Любава не безродная… и вовсе не девка.
Размышляя, почему необоснованно обозлился на невесту, размотал бечевку, открыл баночку с мазью и поморщился от резкого запаха прелой травы. Лучше перед ужином не буду этого делать. Отставил пузырь на комод и поплелся следом за Лимией.

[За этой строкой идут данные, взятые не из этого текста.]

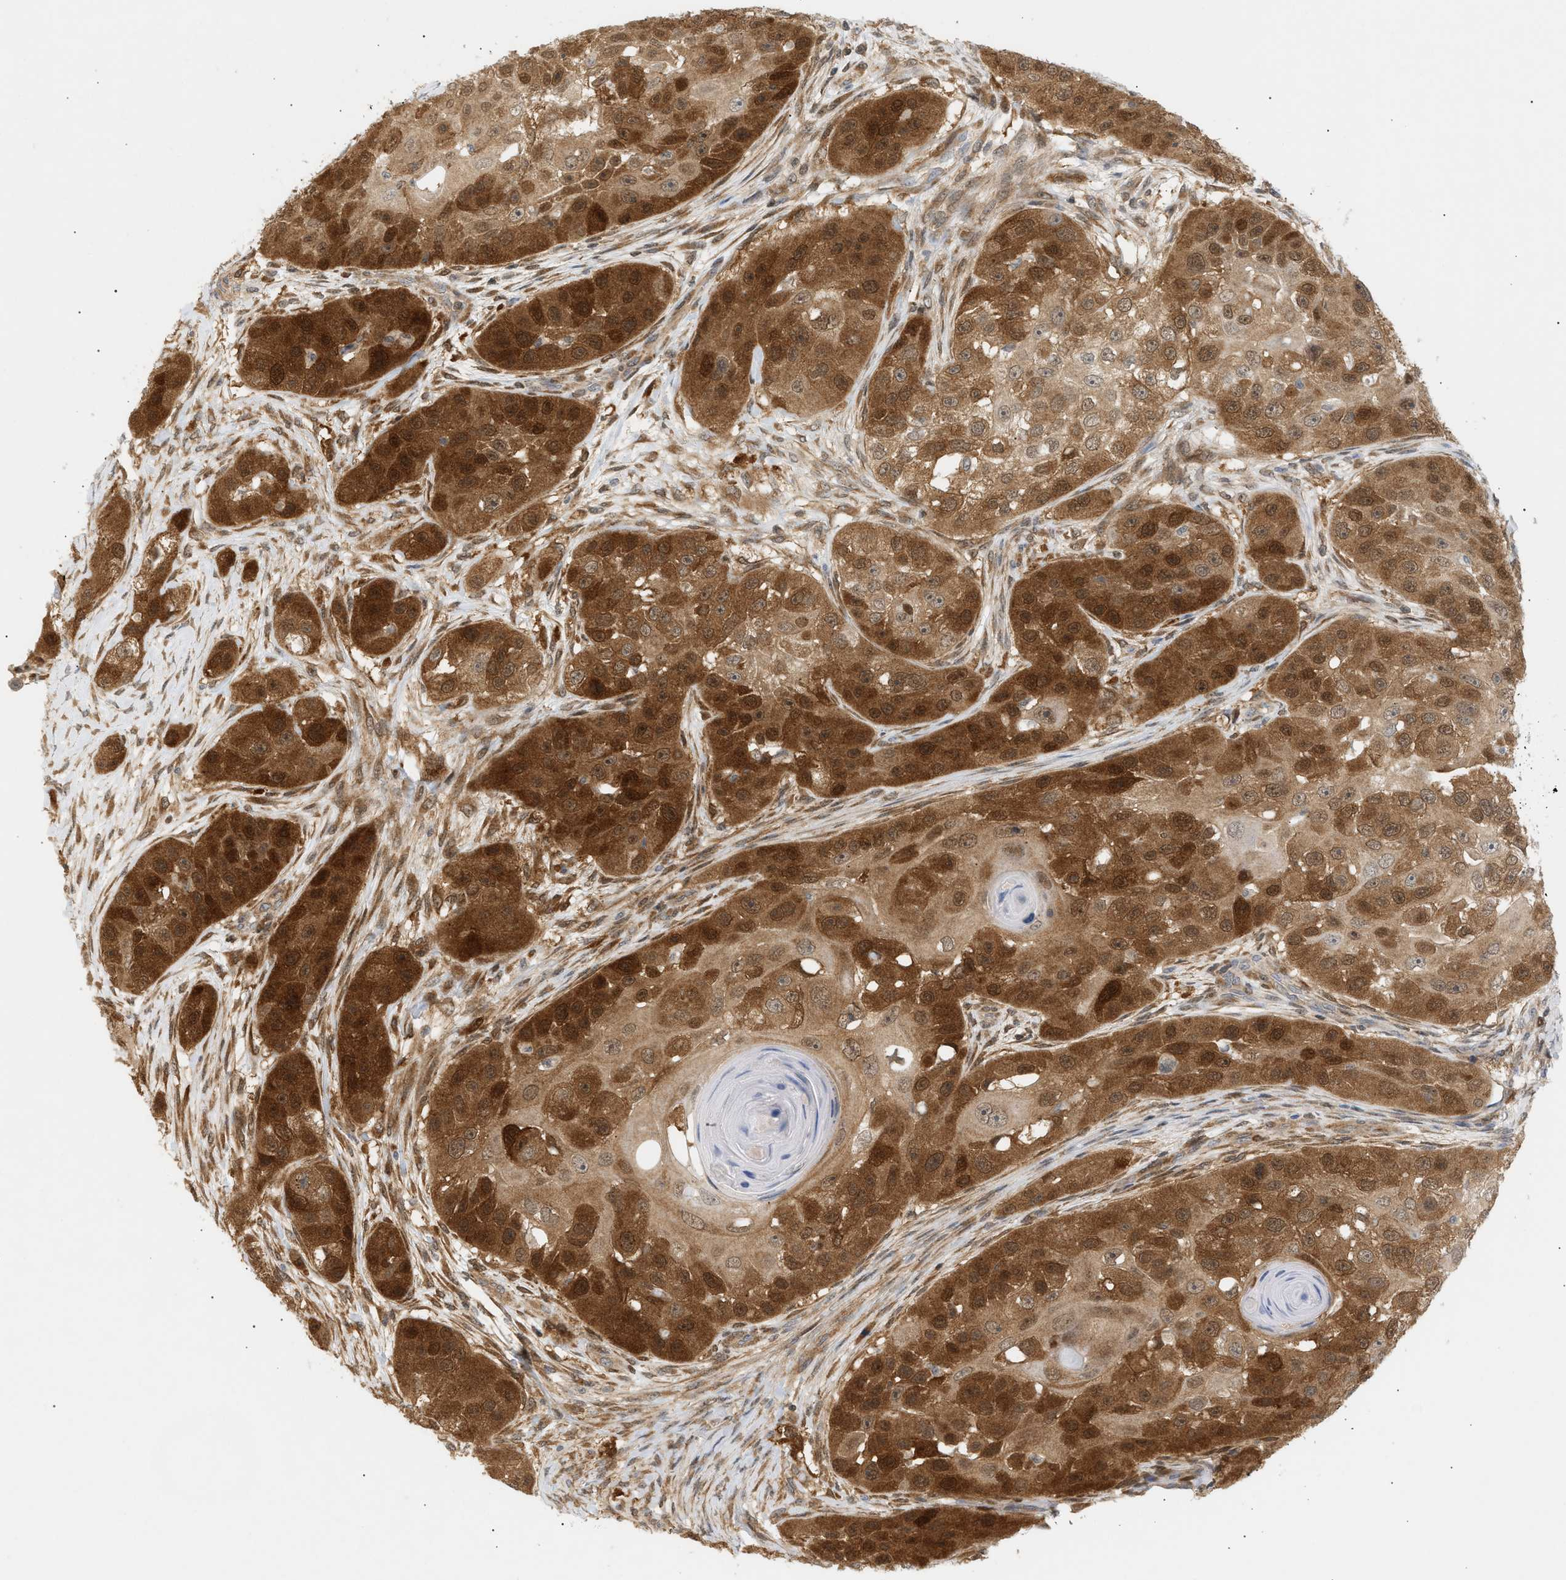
{"staining": {"intensity": "strong", "quantity": ">75%", "location": "cytoplasmic/membranous,nuclear"}, "tissue": "head and neck cancer", "cell_type": "Tumor cells", "image_type": "cancer", "snomed": [{"axis": "morphology", "description": "Normal tissue, NOS"}, {"axis": "morphology", "description": "Squamous cell carcinoma, NOS"}, {"axis": "topography", "description": "Skeletal muscle"}, {"axis": "topography", "description": "Head-Neck"}], "caption": "Immunohistochemistry (DAB) staining of human squamous cell carcinoma (head and neck) displays strong cytoplasmic/membranous and nuclear protein staining in about >75% of tumor cells.", "gene": "SHC1", "patient": {"sex": "male", "age": 51}}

Истинная регенерация благодаря Любаве спасла мне жизнь от укусов зверья и затянула глубокие раны, но не вылечила полностью. Я еще в купальне заметил проявившиеся алые полосы на груди. На лице незаметны, но это пока. Думал, что временно случилось, пока ткани в местах самых глубоких повреждений восстановятся, а оно нет, оказалось яд… Не помню, чтобы наши, энтарские, оски так воздействовали на человеческое тело, но я с ними сталкивался, будучи архимагом водной стихии. А теперь практически пустой, без дара, простец, каких в нашем мире немало.
Нужно сделать все, чтобы магия вернулась ко мне. Я зло улыбнулся, мазнув взглядом по отражению в коридорном зеркале. И не узнал себя. В лице незнакомца, что стоял напротив, было что-то темное и необъяснимо пугающее.